There where plenty of scientific and historic periodic with quality stuff. We have censors but it wasn't heavy handed.
Cultural life and social life was much better as social ties were much stronger.
Ask questions. I will reply.

>And that a notable portion of people that lived through the USSR remember it fondly when asked.

That is because of reactionary reverence of the status quo ante bellum, not because of communism itself.

It depends.
I will have time for explaining it later but for instance in Poland, you could buy anti-communist "underground" magazines on the streets back in the 70's in the middle of the day. The places like USSR or Eastern Germany were full Big Brother Watches tier though.

>status quo ante bellum
>bellum

en.wikipedia.org/wiki/Status_quo_ante_bellum

collapse was a social disaster easily comparable to war

not speaking of actual wars that springed out once the big stick disintergrated

In this case it's just status quo ante [event], there was no war.

Didn't religious bans affect the culture?

Especially for Poland which I thought to be incredibly religious

News is like that now. It's not strictly a communist thing.

>Also TV produced more patriotic and more cultural stuff, more science programs, hell even common serials were had much higher quality than garbage today.
>There where plenty of scientific and historic periodic with quality stuff.
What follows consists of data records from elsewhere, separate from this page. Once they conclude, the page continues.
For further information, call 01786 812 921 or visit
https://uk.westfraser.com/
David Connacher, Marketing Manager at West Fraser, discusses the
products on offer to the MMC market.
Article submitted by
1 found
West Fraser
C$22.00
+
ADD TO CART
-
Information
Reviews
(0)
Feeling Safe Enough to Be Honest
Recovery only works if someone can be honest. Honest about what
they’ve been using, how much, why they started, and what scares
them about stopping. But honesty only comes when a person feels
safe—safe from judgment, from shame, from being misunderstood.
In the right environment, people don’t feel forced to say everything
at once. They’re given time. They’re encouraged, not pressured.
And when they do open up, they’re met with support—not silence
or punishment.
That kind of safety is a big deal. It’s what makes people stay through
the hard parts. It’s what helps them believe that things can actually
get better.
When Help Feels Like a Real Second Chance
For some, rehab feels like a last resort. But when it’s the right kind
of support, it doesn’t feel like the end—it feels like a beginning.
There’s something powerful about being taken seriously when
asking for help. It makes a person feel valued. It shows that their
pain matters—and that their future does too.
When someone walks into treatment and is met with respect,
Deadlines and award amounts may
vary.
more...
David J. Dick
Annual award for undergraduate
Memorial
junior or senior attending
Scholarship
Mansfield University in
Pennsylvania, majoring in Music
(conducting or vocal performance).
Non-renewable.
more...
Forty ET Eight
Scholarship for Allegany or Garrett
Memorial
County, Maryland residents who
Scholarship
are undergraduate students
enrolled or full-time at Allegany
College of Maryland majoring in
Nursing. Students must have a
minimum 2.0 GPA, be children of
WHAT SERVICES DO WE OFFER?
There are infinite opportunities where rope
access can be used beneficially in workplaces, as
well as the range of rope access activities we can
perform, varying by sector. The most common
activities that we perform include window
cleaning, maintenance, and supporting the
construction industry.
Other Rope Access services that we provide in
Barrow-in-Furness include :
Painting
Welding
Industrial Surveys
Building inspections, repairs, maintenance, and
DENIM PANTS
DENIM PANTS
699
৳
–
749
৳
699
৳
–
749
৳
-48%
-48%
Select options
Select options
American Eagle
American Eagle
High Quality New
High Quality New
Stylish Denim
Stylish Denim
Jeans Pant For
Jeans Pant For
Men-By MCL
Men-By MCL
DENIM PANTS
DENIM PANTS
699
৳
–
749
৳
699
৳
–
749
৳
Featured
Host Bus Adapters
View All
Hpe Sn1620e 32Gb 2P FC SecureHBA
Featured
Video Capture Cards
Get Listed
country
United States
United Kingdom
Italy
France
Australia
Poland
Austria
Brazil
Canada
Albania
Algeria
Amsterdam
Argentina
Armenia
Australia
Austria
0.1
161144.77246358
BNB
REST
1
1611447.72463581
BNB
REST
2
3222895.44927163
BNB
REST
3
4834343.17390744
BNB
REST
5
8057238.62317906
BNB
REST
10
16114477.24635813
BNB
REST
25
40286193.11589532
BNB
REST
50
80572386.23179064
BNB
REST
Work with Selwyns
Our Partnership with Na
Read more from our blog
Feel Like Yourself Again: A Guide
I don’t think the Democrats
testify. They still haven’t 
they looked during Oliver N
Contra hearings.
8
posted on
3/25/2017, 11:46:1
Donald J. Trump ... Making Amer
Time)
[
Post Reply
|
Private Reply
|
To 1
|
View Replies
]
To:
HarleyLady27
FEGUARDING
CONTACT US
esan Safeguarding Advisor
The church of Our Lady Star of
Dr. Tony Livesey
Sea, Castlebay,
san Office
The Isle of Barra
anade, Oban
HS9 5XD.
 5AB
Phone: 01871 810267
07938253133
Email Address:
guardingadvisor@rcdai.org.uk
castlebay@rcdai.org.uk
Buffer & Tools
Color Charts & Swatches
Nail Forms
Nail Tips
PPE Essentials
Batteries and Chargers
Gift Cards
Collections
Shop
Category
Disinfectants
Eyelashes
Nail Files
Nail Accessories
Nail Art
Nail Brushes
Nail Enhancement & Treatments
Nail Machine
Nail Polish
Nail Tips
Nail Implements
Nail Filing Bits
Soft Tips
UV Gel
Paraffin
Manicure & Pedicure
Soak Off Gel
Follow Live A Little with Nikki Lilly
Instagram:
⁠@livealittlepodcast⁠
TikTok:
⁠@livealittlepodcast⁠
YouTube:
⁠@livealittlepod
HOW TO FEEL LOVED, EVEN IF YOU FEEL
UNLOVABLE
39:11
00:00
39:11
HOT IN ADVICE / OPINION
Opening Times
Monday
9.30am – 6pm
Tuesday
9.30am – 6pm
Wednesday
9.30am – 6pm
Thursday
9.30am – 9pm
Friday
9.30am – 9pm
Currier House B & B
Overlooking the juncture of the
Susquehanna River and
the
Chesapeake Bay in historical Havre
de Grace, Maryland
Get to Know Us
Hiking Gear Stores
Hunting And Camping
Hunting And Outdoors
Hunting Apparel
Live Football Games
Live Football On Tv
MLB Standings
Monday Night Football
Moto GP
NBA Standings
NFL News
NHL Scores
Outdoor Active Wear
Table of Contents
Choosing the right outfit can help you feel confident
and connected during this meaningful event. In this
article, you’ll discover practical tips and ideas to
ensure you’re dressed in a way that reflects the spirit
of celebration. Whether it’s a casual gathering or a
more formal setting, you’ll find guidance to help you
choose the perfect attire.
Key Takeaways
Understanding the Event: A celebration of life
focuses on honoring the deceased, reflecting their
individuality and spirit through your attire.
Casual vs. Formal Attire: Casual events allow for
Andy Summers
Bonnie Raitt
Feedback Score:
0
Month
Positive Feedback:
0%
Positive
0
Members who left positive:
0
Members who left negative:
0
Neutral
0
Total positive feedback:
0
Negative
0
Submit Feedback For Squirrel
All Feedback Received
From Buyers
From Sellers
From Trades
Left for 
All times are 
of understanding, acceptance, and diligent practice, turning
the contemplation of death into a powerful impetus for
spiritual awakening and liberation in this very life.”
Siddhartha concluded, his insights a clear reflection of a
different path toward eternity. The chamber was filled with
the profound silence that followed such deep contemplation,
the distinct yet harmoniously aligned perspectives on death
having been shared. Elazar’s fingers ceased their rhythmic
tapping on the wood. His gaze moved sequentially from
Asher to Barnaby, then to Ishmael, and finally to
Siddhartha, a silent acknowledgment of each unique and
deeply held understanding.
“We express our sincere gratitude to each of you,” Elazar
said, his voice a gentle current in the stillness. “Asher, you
We have censors but it wasn't heavy handed.
It was extremely ironic what happened to all those artists (cinema/animation directors, writers) who were supposedly "suffering" under oppressive "bloody" regime. Once it disappeared, they

1) found themselves out of a job, because only socialistic State is motivated to create media that holds only cultural value without even a thought of monetising it
2) became creatively impotent and irrelevant in a new environment

Capitalism killed the communist star?